Distribution and status
Found in the far north-east corner of South Australia growing on alluvial areas, favouring heavy cracking clay soil. Also found in Western Australia and Queensland. Native. Uncommon in South Australia. Common in the other states.
Herbarium region: Lake Eyre
NRM region: South Australian Arid Lands
AVH map: SA distribution map (external link)
Mat forming annual herb to 80 cm wide with creeping or ascending stems to 15 cm high, sometimes red. Leaves obtuse, spathulate or oblong-ovate, to 30 mm long and 8 mm wide. Flower-spikes solitary or 2 or 3 (rarely more), terminal or more often sessile in axils, subglobular becoming elongate to cylindrical, with cream and rose-pink flowers, resembling tiny cotton-wool balls. Flowering between February and August. Fruits are globular head containing numerous long papery and hairy fruits, each containing one seed. Seeds are dark red to dark brown reinform seed to 1 mm long and 0.7 mm wide. Seed embryo type is peripheral.

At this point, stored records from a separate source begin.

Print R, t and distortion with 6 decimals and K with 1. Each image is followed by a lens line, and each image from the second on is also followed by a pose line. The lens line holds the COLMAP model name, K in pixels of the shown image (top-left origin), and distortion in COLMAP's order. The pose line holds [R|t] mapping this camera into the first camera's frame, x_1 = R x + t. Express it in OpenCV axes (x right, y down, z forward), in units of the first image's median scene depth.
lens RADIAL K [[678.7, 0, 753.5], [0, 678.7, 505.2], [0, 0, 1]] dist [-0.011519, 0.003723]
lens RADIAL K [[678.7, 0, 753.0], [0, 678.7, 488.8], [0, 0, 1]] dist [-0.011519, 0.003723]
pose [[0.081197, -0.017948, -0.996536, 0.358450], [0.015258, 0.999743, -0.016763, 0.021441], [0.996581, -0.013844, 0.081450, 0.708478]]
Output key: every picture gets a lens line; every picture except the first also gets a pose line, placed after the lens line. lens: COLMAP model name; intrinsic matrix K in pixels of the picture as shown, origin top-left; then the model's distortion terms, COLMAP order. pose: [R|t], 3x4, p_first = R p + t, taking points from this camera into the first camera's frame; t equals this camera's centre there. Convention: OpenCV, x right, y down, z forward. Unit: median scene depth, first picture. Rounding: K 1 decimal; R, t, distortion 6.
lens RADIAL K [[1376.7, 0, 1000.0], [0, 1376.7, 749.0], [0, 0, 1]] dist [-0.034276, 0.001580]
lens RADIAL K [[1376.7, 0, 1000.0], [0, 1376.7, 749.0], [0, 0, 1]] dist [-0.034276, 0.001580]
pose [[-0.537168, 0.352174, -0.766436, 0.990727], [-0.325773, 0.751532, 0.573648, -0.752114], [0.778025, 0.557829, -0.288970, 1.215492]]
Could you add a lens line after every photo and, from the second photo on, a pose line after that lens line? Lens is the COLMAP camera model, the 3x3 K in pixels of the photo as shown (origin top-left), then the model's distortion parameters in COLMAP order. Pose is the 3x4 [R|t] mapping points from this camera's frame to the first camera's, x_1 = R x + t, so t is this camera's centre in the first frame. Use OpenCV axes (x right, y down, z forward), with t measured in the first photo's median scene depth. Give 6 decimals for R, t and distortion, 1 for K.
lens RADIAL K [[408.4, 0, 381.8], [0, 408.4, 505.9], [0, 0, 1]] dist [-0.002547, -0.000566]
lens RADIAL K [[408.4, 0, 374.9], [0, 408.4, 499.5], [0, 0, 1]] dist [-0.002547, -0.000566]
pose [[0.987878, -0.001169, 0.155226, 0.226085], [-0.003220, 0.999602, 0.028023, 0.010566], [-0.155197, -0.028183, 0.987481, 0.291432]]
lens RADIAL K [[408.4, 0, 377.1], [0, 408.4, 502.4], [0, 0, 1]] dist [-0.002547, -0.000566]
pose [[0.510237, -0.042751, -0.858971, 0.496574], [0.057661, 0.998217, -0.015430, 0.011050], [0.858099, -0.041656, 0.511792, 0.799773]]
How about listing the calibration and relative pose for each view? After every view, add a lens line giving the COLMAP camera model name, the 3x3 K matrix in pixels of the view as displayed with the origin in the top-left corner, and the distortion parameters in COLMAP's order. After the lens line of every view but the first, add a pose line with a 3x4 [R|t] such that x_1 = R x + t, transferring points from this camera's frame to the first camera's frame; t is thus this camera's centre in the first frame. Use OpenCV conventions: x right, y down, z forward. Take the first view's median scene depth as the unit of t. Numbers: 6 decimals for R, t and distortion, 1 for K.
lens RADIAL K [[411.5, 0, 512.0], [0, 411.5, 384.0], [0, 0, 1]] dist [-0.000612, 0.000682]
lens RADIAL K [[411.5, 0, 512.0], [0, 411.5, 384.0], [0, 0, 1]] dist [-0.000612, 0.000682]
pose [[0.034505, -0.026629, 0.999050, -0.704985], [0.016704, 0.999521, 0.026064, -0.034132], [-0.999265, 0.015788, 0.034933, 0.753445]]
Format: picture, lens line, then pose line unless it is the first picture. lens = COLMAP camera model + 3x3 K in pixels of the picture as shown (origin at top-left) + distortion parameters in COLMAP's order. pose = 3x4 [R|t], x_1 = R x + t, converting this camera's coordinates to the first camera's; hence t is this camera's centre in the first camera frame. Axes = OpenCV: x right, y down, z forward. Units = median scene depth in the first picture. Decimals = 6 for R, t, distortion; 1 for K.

Seed collection and propagation
Collect seeds between April and September. Be very careful when collecting this species as the fruits contain fine hairs that may cause an allergic reaction for some people. Collect the fruit heads when dried to a pale straw colour. Each fruit should come off the head easily when fingers are rubbed up the stem. Collect more fruits than required as not all fruits will have a viable seed. Be very careful when cleaning this species as the fruits contain fine hairs that may cause an allergic reaction for some people. To clean, rub the fruit heads gently to dislodge the seed at the base of each fruit. Use a sieve to separate the unwanted material. Store the seeds with a desiccant such as dried silica beads or dry rice, in an air tight container in a cool and dry place. From one collection, the seed viability was average. at 70%. Seeds are non-dormant, viable seed should germinate readily.